One little girl in the northwest part of the valley will get the chance to petition the U.S. Congress. She's hoping to persuade them to keep a special program that helps fund research and new technologies for Type 1 diabetes.
That's because little Adalyne suffers from the disease.
Little Addy is in third grade at Lake Pleasant Elementary. But she is forced to deal with a grown up diagnosis. She has type 1 diabetes.
"I carry around things for my low blood sugars," says Addy Rose. "I go to bed and this stays on and when I wake up, my mom will come in and check my blood sugar and when I get dressed I will come out and go to school."
She's been learning how this all works since she was diagnosed at 2 years old.
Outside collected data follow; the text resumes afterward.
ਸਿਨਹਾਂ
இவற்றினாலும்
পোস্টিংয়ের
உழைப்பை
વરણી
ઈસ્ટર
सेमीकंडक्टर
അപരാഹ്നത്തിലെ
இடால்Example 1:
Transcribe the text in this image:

Since then she and her mother Wendy Rose have been applying to attend Congress. And now, they're finally headed to D.C.
"I'm excited about going and talking to congress and having a fun time in Washington," she says.
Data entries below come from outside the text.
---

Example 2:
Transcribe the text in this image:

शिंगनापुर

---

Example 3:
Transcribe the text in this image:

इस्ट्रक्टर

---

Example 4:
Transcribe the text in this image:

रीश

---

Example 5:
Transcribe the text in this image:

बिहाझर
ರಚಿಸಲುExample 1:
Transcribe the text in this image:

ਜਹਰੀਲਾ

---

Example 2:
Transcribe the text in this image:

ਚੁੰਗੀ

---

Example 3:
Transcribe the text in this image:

"In this day and age when we're dealing with budget cuts, we don't want people with diabetes to be forgotten and children like Addy need to be remembered when renewing these funding packages," says mom Wendy.
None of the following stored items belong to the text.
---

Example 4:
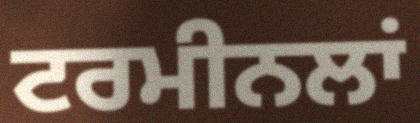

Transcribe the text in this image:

ਟਰਮੀਨਲਾਂ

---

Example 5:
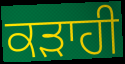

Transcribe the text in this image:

ਕੜਾਹੀ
Until that happens, Wendy will continue to do what she can, like fix the healthiest snacks and lunches to keep Addy going strong all day.
"I include a note so she knows how many carbs are in her lunch."
"There will come a day when I have to set Addy free into the world, and as her mom, I want to be able to look at her and I want to say I did everything I could."
Addy will be among 150 other students across the country who will petition the U.S. Congress in July for the 2013 session of the Children's Congress. 15,000 children applied.